В ванной вместо привычного обмылка хозяйственного мыла лежал большой кусок белого туалетного, а рядом с мыльницей стоял флакон с солями для ванны, источающий божественный аромат. На ужин, объявил Мартин, будет стейк со спаржей и бутылка «Шатонёф-дю-Пап». Потом они пойдут в ночной клуб, куда ходят партийные бонзы. В этих местах нужно остерегаться — полиция нравов психует, когда офицеры СС появляются с женщинами, с которыми не состоят в браке, но в «Чиро» и «Эльдорадо» безопасно. Там бывает Геббельс, а он не из тех, кто нервничает при виде сотрудников Министерства культуры в обществе красивых девушек. Главная опасность — как бы Роза не понравилась ему самому.

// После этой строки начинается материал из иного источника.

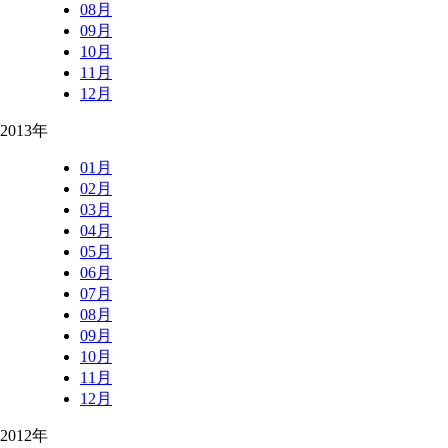
08月
09月
10月
11月
12月
2013年
01月
02月
03月
04月
05月
06月
07月
08月
09月
10月
11月
12月
2012年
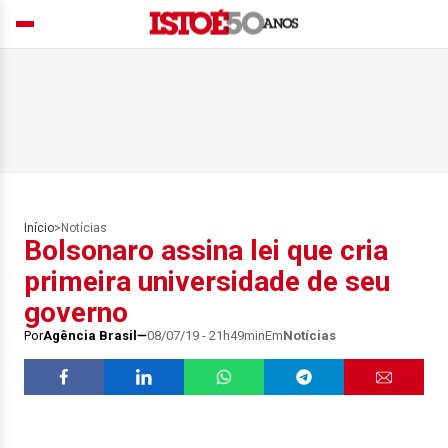
Início
>
Notícias
Bolsonaro assina lei que cria
primeira universidade de seu
governo
Por
Agência Brasil
08/07/19 - 21h49min
Em
Notícias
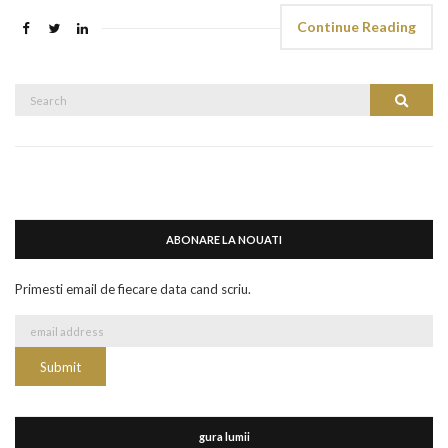
Continue Reading
Search
Search
for:
ABONARE LA NOUATI
Primesti email de fiecare data cand scriu.
gura lumii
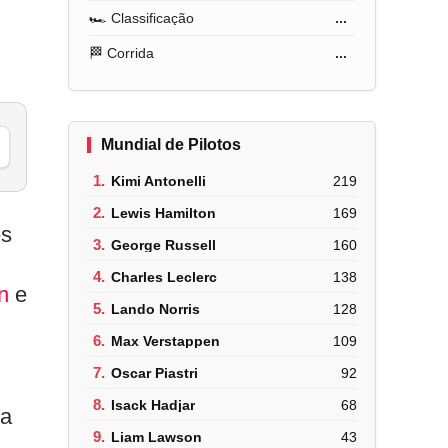
🏎️ Classificação
...
🏁 Corrida
...
Mundial de Pilotos
1.
Kimi Antonelli
219
2.
Lewis Hamilton
169
es
3.
George Russell
160
4.
Charles Leclerc
138
n
e
5.
Lando Norris
128
6.
Max Verstappen
109
7.
Oscar Piastri
92
8.
Isack Hadjar
68
ia
9.
Liam Lawson
43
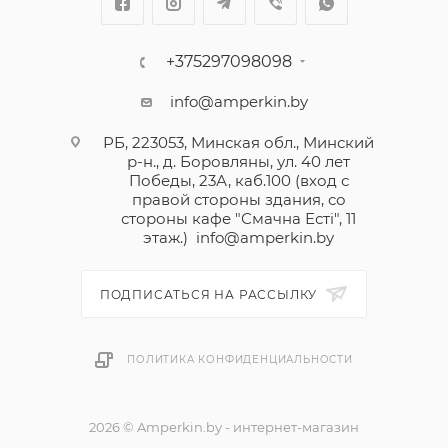
+375297098098
info@amperkin.by
РБ, 223053, Минская обл., Минский
р-н., д. Боровляны, ул. 40 лет
Победы, 23А, каб.100 (вход с
правой стороны здания, со
стороны кафе "Смачна Естi", 11
этаж.)
info@amperkin.by
ПОДПИСАТЬСЯ НА РАССЫЛКУ
ПОЛИТИКА КОНФИДЕНЦИАЛЬНОСТИ
2026 © Amperkin.by - интернет-магазин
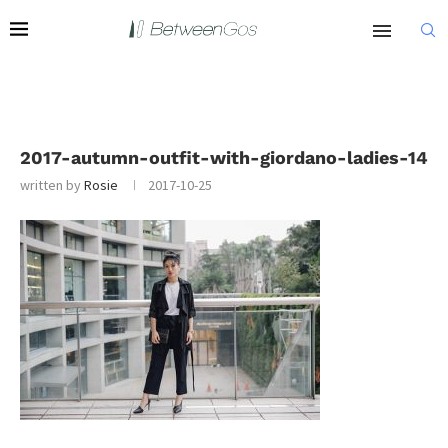
2017-autumn-outfit-with-giordano-ladies-14
written by
Rosie
2017-10-25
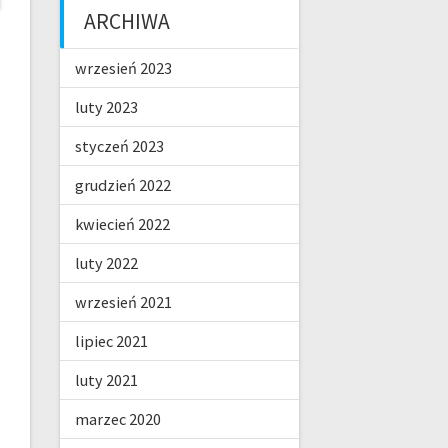
ARCHIWA
wrzesień 2023
luty 2023
styczeń 2023
grudzień 2022
kwiecień 2022
luty 2022
wrzesień 2021
lipiec 2021
luty 2021
marzec 2020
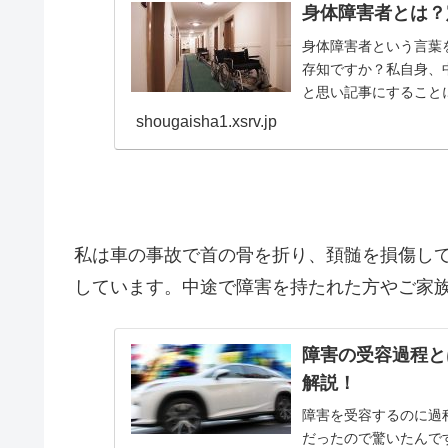
身体障害者とは？
身体障害者という言葉
存知ですか？私自身、
と思い記事にすること
伝えしたいと思います。そ
shougaisha1.xsrv.jp
私は車の事故で首の骨を折り、頚髄を損傷し
しています。中途で障害を持たれた方やご家
障害の受容過程と
解説！
障害を受容するのに過
だったので驚いたんで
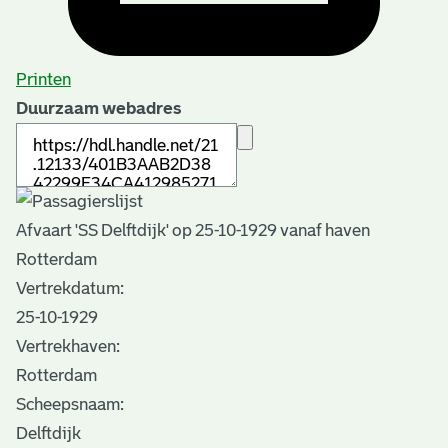
Printen
Duurzaam webadres
Afvaart 'SS Delftdijk' op 25-10-1929 vanaf haven
Rotterdam
Vertrekdatum:
25-10-1929
Vertrekhaven:
Rotterdam
Scheepsnaam:
Delftdijk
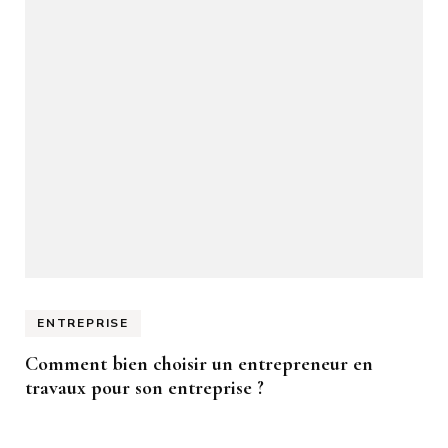
ENTREPRISE
Comment bien choisir un entrepreneur en
travaux pour son entreprise ?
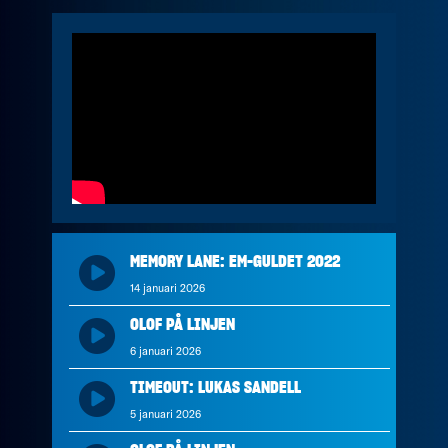
MEMORY LANE: EM-GULDET 2022
14 januari 2026
OLOF PÅ LINJEN
6 januari 2026
TIMEOUT: LUKAS SANDELL
5 januari 2026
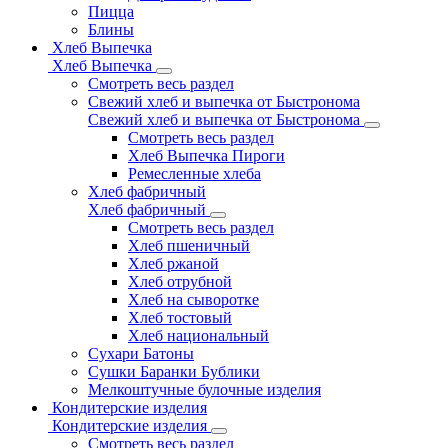
Пицца
Блины
Хлеб Выпечка
Хлеб Выпечка
Смотреть весь раздел
Свежий хлеб и выпечка от Быстронома
Свежий хлеб и выпечка от Быстронома
Смотреть весь раздел
Хлеб Выпечка Пироги
Ремесленные хлеба
Хлеб фабричный
Хлеб фабричный
Смотреть весь раздел
Хлеб пшеничный
Хлеб ржаной
Хлеб отрубной
Хлеб на сыворотке
Хлеб тостовый
Хлеб национальный
Сухари Батоны
Сушки Баранки Бублики
Мелкоштучные булочные изделия
Кондитерские изделия
Кондитерские изделия
Смотреть весь раздел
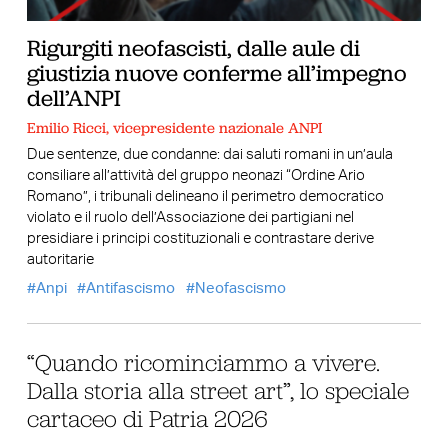
Rigurgiti neofascisti, dalle aule di
giustizia nuove conferme all’impegno
dell’ANPI
Emilio Ricci, vicepresidente nazionale ANPI
Due sentenze, due condanne: dai saluti romani in un’aula
consiliare all’attività del gruppo neonazi “Ordine Ario
Romano”, i tribunali delineano il perimetro democratico
violato e il ruolo dell’Associazione dei partigiani nel
presidiare i principi costituzionali e contrastare derive
autoritarie
Anpi
Antifascismo
Neofascismo
“Quando ricominciammo a vivere.
Dalla storia alla street art”, lo speciale
cartaceo di Patria 2026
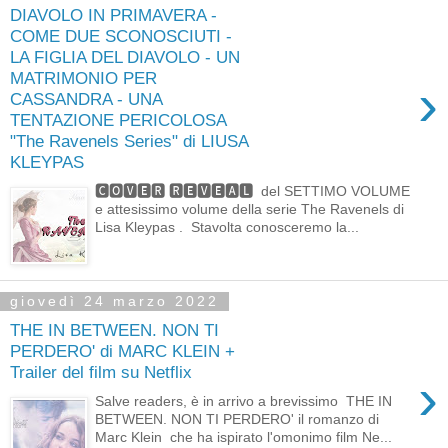
DIAVOLO IN PRIMAVERA -
COME DUE SCONOSCIUTI -
LA FIGLIA DEL DIAVOLO - UN
MATRIMONIO PER
›
CASSANDRA - UNA
TENTAZIONE PERICOLOSA
"The Ravenels Series" di LIUSA
KLEYPAS
🅲🅾🆅🅴🆁 🆁🅴🆅🅴🅰🅻 del SETTIMO VOLUME
e attesissimo volume della serie The Ravenels di
Lisa Kleypas . Stavolta conosceremo la...
giovedì 24 marzo 2022
THE IN BETWEEN. NON TI
PERDERO' di MARC KLEIN +
Trailer del film su Netflix
›
Salve readers, è in arrivo a brevissimo THE IN
BETWEEN. NON TI PERDERO' il romanzo di
Marc Klein che ha ispirato l'omonimo film Ne...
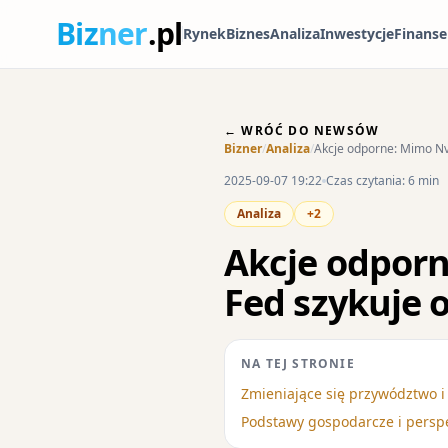
Biz
ner
.pl
Rynek
Biznes
Analiza
Inwestycje
Finanse
← WRÓĆ DO NEWSÓW
Bizner
/
Analiza
/
Akcje odporne: Mimo Nvi
2025-09-07 19:22
Czas czytania: 6 min
Analiza
+2
Akcje odporn
Fed szykuje o
NA TEJ STRONIE
Zmieniające się przywództwo i
Podstawy gospodarcze i persp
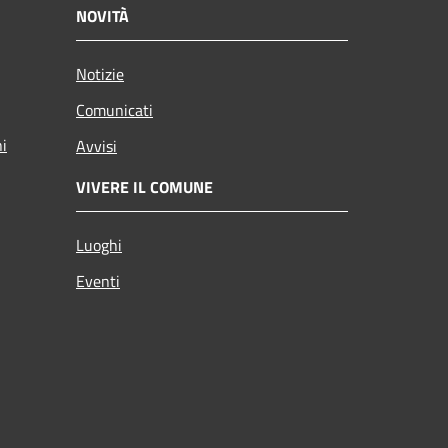
NOVITÀ
Notizie
Comunicati
ni
Avvisi
VIVERE IL COMUNE
Luoghi
Eventi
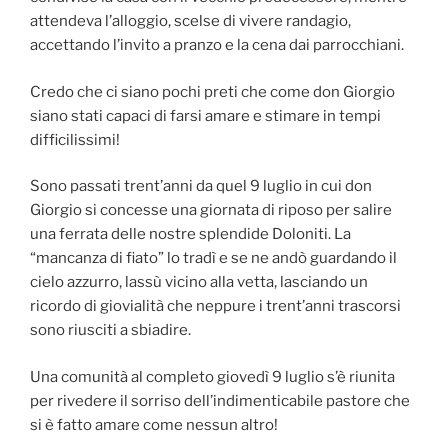
attendeva l’alloggio, scelse di vivere randagio,
accettando l’invito a pranzo e la cena dai parrocchiani.
Credo che ci siano pochi preti che come don Giorgio
siano stati capaci di farsi amare e stimare in tempi
difficilissimi!
Sono passati trent’anni da quel 9 luglio in cui don
Giorgio si concesse una giornata di riposo per salire
una ferrata delle nostre splendide Doloniti. La
“mancanza di fiato” lo tradì e se ne andò guardando il
cielo azzurro, lassù vicino alla vetta, lasciando un
ricordo di giovialità che neppure i trent’anni trascorsi
sono riusciti a sbiadire.
Una comunità al completo giovedì 9 luglio s’è riunita
per rivedere il sorriso dell’indimenticabile pastore che
si è fatto amare come nessun altro!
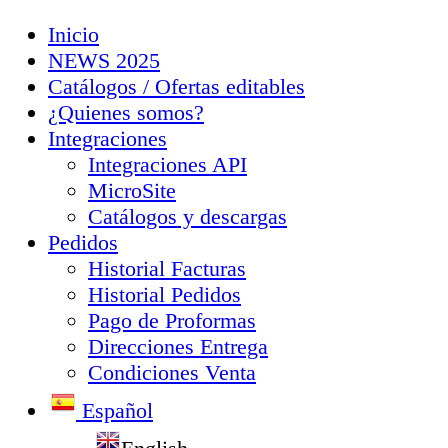
Inicio
NEWS 2025
Catálogos / Ofertas editables
¿Quienes somos?
Integraciones
Integraciones API
MicroSite
Catálogos y descargas
Pedidos
Historial Facturas
Historial Pedidos
Pago de Proformas
Direcciones Entrega
Condiciones Venta
Español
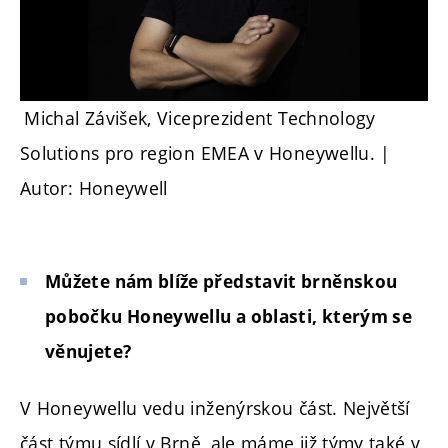
Michal Závišek, Viceprezident Technology
Solutions pro region EMEA v Honeywellu. |
Autor: Honeywell
Můžete nám blíže představit brněnskou
pobočku Honeywellu a oblasti, kterým se
věnujete?
V Honeywellu vedu inženýrskou část. Největší
část týmu sídlí v Brně, ale máme již týmy také v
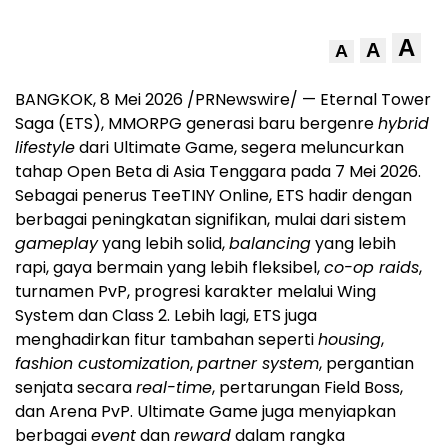
A
A
A
BANGKOK
,
8 Mei 2026
/PRNewswire/ — Eternal Tower
Saga (ETS), MMORPG generasi baru bergenre
hybrid
lifestyle
dari Ultimate Game, segera meluncurkan
tahap Open Beta di Asia Tenggara pada 7 Mei 2026.
Sebagai penerus TeeTINY Online, ETS hadir dengan
berbagai peningkatan signifikan, mulai dari sistem
gameplay
yang lebih solid,
balancing
yang lebih
rapi, gaya bermain yang lebih fleksibel,
co-op raids
,
turnamen PvP, progresi karakter melalui Wing
System dan Class 2. Lebih lagi, ETS juga
menghadirkan fitur tambahan seperti
housing
,
fashion customization
,
partner system
, pergantian
senjata secara
real-time
, pertarungan Field Boss,
dan Arena PvP. Ultimate Game juga menyiapkan
berbagai
event
dan
reward
dalam rangka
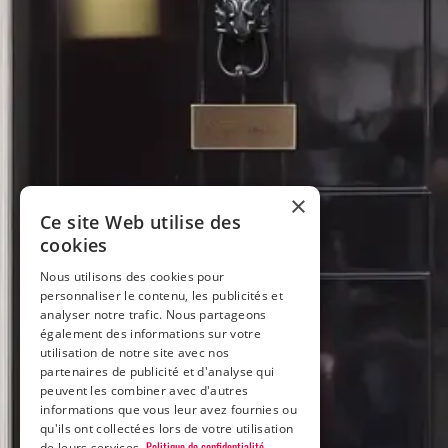
×
Ce site Web utilise des
cookies
Nous utilisons des cookies pour
personnaliser le contenu, les publicités et
analyser notre trafic. Nous partageons
également des informations sur votre
utilisation de notre site avec nos
partenaires de publicité et d'analyse qui
peuvent les combiner avec d'autres
informations que vous leur avez fournies ou
qu'ils ont collectées lors de votre utilisation
Politique de confidentialité
de leurs services.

Мартин откинулся на мягкое бархатное изголовье, закурил сигарету и с наслаждением втянул дым ароматного турецкого табака.
— Чем я занимаюсь? Я пишу речь протектору. Поскольку Экберг и двух слов связать не может, обычно этим приходится заниматься мне, но на сей раз я не возражаю. Даже интересно. Тема — стремление к совершенству. Розенберг считает Англию идеальным вариантом для воплощения его идей, касающихся превосходства арийской расы и социальной иерархии.
— Постой… неужели он думает, что в Англии лучше, чем здесь?
Роза вытянулась на чистых хрустящих простынях из натурального хлопка. Она не доставала кончиками ног до конца матраса, и никогда в жизни ей не приходилось лежать в такой мягкой постели. Утопая в пахнущих свежестью подушках, наполненных гусиным пухом и в накрахмаленных наволочках, она чувствовала себя словно в свежем шелковистом коконе, ласкающем кожу. От окружавшего ее со всех сторон комфорта и приятных ощущений она испытывала небывалый душевный подъем.